Bubble Texture

Bubble Texture

My best-laid plans have gone awry, so I am going to show you a short piece I did back in 2012. Texture seems to be a popular topic so this should fit right in. Although this is an older post if you want to comment or ask about it you can.

People seem to be interested in how to make bubbles in felt. I know there is more than one way but this is how I did it. This is the storey of my bubble hat. I had made a renaissance hat form Chad Alice Hagen’s hat book. I t was to show a group of ladies that were taking a hat class with me. It is a big hat made on a resist that is shaped like a big droopy mushroom. When you finish it you make wrinkles in it and clothespin them till it dries. The problem is it looks great if you push it all forward and take a picture but from the back, it doesn’t look very good. I am sorry I don’t have a picture of it at that point.

What I did was use a shibori dying technique. I used felt balls but marbles or crumple tinfoil will work the same. I started in the middle. You pull the felt around the ball and tie it off as tight as you can. Move out from there repeating the wrap and tie. When it was all done I dropped it in a simmering dye bath. I let it boil for about an hour. When using this as a dye technique it is usually done on a non-felting fabric so you open it up later and flatten it out you have a die pattern. When you do it to felt at a boil it felts more and the bubble shapes stay in. Making bubbles takes a lot of felt. The hat would fit my dog now. If you put your hands in like a puppet it makes s great Muppet monster.

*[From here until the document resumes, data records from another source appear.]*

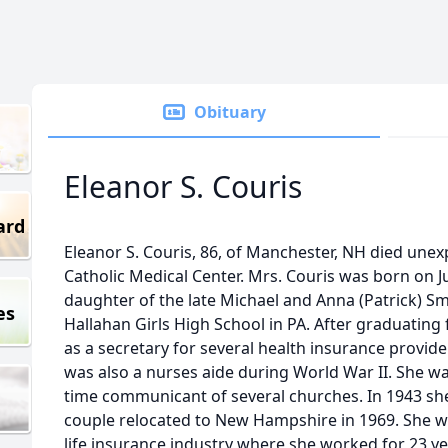
Obituary
Eleanor S. Couris
ard
Eleanor S. Couris, 86, of Manchester, NH died unex
Catholic Medical Center. Mrs. Couris was born on Ju
daughter of the late Michael and Anna (Patrick) Sm
es
Hallahan Girls High School in PA. After graduatin
as a secretary for several health insurance provide
was also a nurses aide during World War II. She wa
time communicant of several churches. In 1943 sh
couple relocated to New Hampshire in 1969. She wa
life insurance industry where she worked for 23 ye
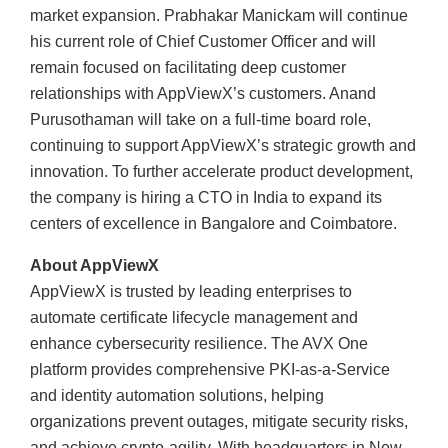
market expansion. Prabhakar Manickam will continue
his current role of Chief Customer Officer and will
remain focused on facilitating deep customer
relationships with AppViewX’s customers. Anand
Purusothaman will take on a full-time board role,
continuing to support AppViewX’s strategic growth and
innovation. To further accelerate product development,
the company is hiring a CTO in India to expand its
centers of excellence in Bangalore and Coimbatore.
About AppViewX
AppViewX is trusted by leading enterprises to
automate certificate lifecycle management and
enhance cybersecurity resilience. The AVX One
platform provides comprehensive PKI-as-a-Service
and identity automation solutions, helping
organizations prevent outages, mitigate security risks,
and achieve crypto-agility. With headquarters in New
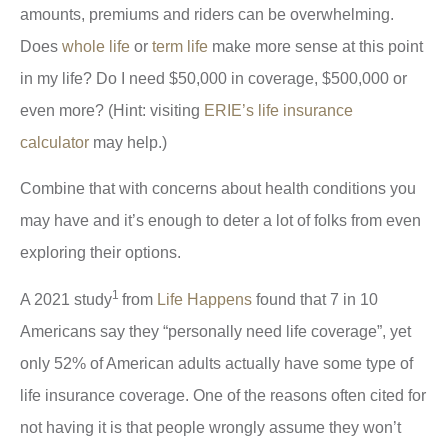
amounts, premiums and riders can be overwhelming.
Does
whole life
or
term life
make more sense at this point
in my life? Do I need $50,000 in coverage, $500,000 or
even more? (Hint: visiting
ERIE’s life insurance
calculator
may help.)
Combine that with concerns about health conditions you
may have and it’s enough to deter a lot of folks from even
exploring their options.
1
A 2021 study
from
Life Happens
found that 7 in 10
Americans say they “personally need life coverage”, yet
only 52% of American adults actually have some type of
life insurance coverage. One of the reasons often cited for
not having it is that people wrongly assume they won’t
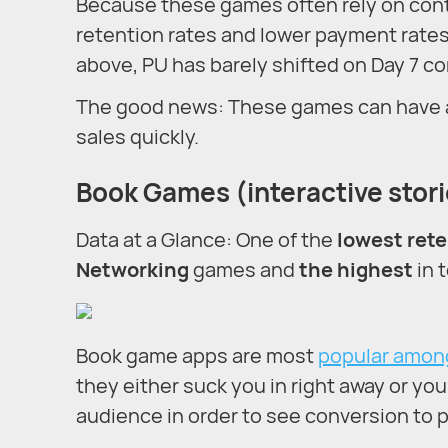
Because these games often rely on cont
retention rates and lower payment rates 
above, PU has barely shifted on Day 7 co
The good news: These games can have a v
sales quickly.
Book Games (interactive stor
Data at a Glance: One of the
lowest rete
Networking
games and
the highest
in 
Book game apps are most
popular amon
they either suck you in right away or yo
audience in order to see conversion to 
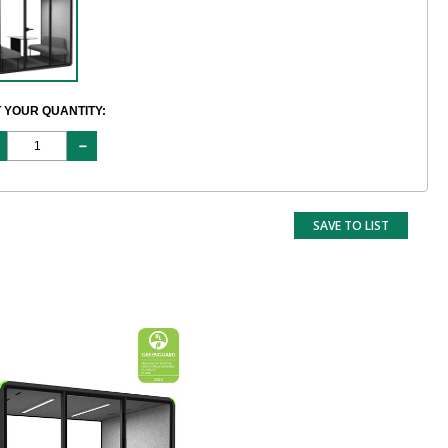
 YOUR QUANTITY:
SAVE TO LIST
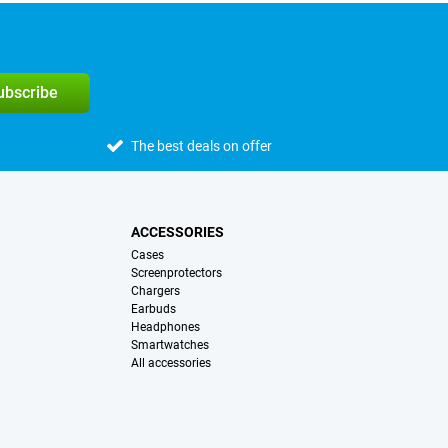
subscribe
The best deals on offer
ACCESSORIES
Cases
Screenprotectors
Chargers
Earbuds
Headphones
Smartwatches
All accessories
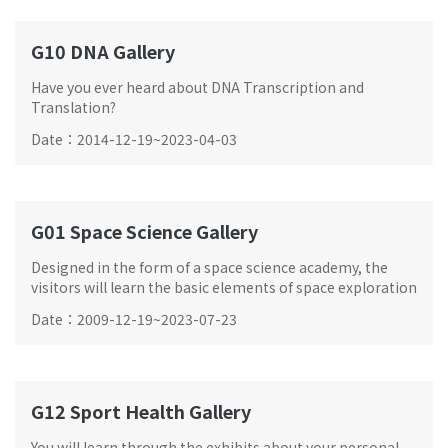
G10 DNA Gallery
Have you ever heard about DNA Transcription and
Translation?
Date
：
2014-12-19
~
2023-04-03
G01 Space Science Gallery
Designed in the form of a space science academy, the
visitors will learn the basic elements of space exploration
and be trained as a future astronaut.
Date
：
2009-12-19
~
2023-07-23
G12 Sport Health Gallery
You will learn through the exhibits about your personal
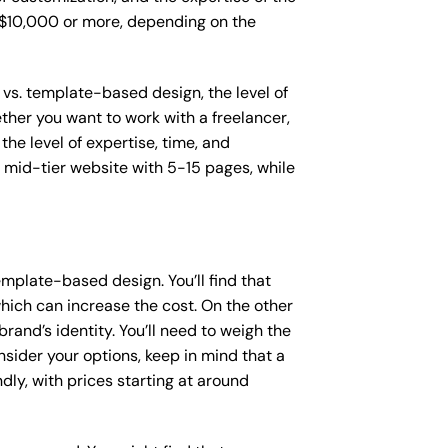
o $10,000 or more, depending on the
 vs. template-based design, the level of
ether you want to work with a freelancer,
the level of expertise, time, and
mid-tier website with 5-15 pages, while
mplate-based design. You’ll find that
hich can increase the cost. On the other
rand’s identity. You’ll need to weigh the
sider your options, keep in mind that a
y, with prices starting at around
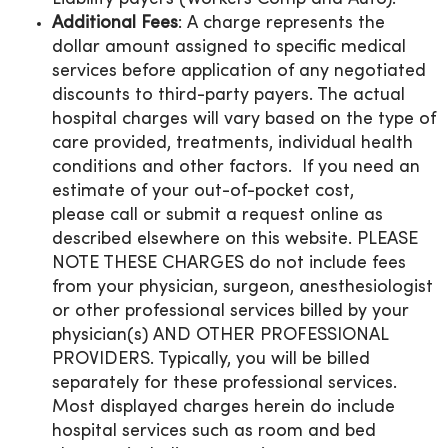
Additional Fees
: A charge represents the
dollar amount assigned to specific medical
services before application of any negotiated
discounts to third-party payers. The actual
hospital charges will vary based on the type of
care provided, treatments, individual health
conditions and other factors. If you need an
estimate of your out-of-pocket cost,
please call or submit a request online as
described elsewhere on this website. PLEASE
NOTE THESE CHARGES do not include fees
from your physician, surgeon, anesthesiologist
or other professional services billed by your
physician(s) AND OTHER PROFESSIONAL
PROVIDERS. Typically, you will be billed
separately for these professional services.
Most displayed charges herein do include
hospital services such as room and bed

12 thoughts on “Bubble Texture

  1. …but would your dog wear it?

    The dye pattern looks terrific, worth fiddling around with, and the technique is interesting. I love the turquoise in with the blue.

  2. No, my dog won’t wear it. She has better fashion sense than that. It is an interesting dye effect on the wool, you get more resistance because the wool self resists in the folds much more then cotton or silk would. I makes a nice pattern on silk and cotton. I saw a movie on a master shibori designer. It is a very painstaking process of tying and dyeing. The results wear fantastic but it took 1 year to make 1 kimono. It was a multicoloured scene of mount Fuji across the sleeves and back as if it were all one. I can’t find a picture of it. if you google shibori kimonos you can see that many of the patterns are made by tying up little tiny bits of the fabric.

    1. No, It is probably in the bottom of a bin somewhere. Fortunately our last dog was not a chewer or shredder. We are currently dogless. we will have another in the not so distant future. We can’t decide what type we want and the house would have to be puppy proofed again.

  3. I love the colors and design of the shibori. I don’t think I would have used it for the bubbles.